Viewing the facts in the light most favorable to the non-moving party, and given Plaintiffs' submitted evidence, the Court finds that there exist triable issues of fact which preclude granting Defendants summary judgment. Defendant Metro-North contends that Plaintiffs have failed to submit any evidence that establishes that a dangerous condition existed at the time of Plaintiff s accident (NYSCEF Doc. 33 at p. 7). Plaintiff testified to having slipped on a puddle (NYSCEF Doc. 19 at 17:24-25,18:1-15,29:8-16). To support this argument, Plaintiffs submitted photographs of the area and video images of the rainy conditions outside the premises {see NYSCEF Docs. 40-43).

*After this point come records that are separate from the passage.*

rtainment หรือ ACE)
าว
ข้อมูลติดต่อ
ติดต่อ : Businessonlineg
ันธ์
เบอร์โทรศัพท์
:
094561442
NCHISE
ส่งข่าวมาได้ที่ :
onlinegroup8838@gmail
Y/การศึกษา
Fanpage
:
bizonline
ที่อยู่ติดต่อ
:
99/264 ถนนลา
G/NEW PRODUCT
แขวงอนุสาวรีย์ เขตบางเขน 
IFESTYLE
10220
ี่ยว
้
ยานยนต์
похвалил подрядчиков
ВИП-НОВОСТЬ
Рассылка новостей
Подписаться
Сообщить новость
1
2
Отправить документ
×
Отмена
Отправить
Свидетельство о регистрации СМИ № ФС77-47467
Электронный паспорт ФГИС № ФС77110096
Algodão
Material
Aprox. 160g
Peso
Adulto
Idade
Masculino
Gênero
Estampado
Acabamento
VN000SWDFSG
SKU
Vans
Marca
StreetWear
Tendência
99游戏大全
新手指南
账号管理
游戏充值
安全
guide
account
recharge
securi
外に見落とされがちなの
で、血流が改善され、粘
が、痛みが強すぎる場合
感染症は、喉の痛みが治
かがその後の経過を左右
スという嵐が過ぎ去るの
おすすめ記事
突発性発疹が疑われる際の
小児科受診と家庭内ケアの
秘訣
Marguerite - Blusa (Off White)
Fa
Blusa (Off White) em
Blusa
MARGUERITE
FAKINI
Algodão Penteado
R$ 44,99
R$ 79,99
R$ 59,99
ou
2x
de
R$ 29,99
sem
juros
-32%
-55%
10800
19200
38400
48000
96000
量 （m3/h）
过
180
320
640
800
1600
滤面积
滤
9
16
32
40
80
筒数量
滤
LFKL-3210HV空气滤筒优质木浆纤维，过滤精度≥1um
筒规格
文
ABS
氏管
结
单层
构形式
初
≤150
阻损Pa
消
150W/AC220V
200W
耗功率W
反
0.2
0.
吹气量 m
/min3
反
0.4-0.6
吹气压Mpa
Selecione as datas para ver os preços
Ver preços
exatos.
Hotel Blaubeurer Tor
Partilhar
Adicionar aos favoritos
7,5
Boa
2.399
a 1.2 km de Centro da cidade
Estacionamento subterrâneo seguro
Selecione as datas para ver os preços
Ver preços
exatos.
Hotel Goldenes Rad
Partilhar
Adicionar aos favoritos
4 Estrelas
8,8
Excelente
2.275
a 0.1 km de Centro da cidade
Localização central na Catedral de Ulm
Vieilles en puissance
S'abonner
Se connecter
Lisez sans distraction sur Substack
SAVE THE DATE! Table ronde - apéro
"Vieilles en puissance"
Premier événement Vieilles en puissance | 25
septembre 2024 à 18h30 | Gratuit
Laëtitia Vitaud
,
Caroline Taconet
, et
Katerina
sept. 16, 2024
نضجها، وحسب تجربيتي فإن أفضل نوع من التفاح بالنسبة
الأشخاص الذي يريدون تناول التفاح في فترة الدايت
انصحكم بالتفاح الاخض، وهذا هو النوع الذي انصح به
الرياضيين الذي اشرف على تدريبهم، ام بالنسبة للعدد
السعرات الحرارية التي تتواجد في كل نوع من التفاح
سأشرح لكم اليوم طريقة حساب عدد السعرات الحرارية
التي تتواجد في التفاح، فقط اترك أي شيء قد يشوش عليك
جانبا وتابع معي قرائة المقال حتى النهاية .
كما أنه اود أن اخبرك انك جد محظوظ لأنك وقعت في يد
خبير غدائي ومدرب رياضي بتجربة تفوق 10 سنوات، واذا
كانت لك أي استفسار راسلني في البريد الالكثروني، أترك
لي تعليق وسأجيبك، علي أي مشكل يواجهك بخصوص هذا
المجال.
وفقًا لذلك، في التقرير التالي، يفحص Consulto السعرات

The Court finds that Plaintiffs testimony, in conjunction with supporting photographical and video evidence, conflicted with Defendants' evidence therefore raising triable issues of fact as to whether there was a dangerous condition on the premises {see Scaccia v Brookfield Properties One WFC Co., LLC, 227 A.D.3d 515, 516 [1st Dept 2024] [where evidence that conflicted with movants' assertion that a dangerous condition did not exist created a triable issue of fact precluding the grant of summary judgment]).
Accordingly, it is hereby, ORDERED that Defendants Metro-North Commuter Railroad, New York City Transit Authority, and Metropolitan Transport Authority's motion for summary judgment dismissing Plaintiffs' Complaint is granted as to Defendants New York City Transit Authority and Metropolitan Transport Authority; and it is further
ORDERED that Defendants Metro-North Commuter Railroad, New York City Transit Authority, and Metropolitan Transport Authority's motion for summary judgment dismissing Plaintiffs' Complaint is denied as to Defendant Metro-North Commuter Railroad; and it is further
ORDERED that within ten days of entry, counsel for Defendants Metro-North Commuter Railroad, New York City Transit Authority, and Metropolitan Transport Authority shall serve a copy of this Decision and Order, with notice of entry, on all parties to this case; and it is further
ORDERED that the Clerk of the Court is directed to enter judgment accordingly.
This constitutes the Decision and Order of the Court.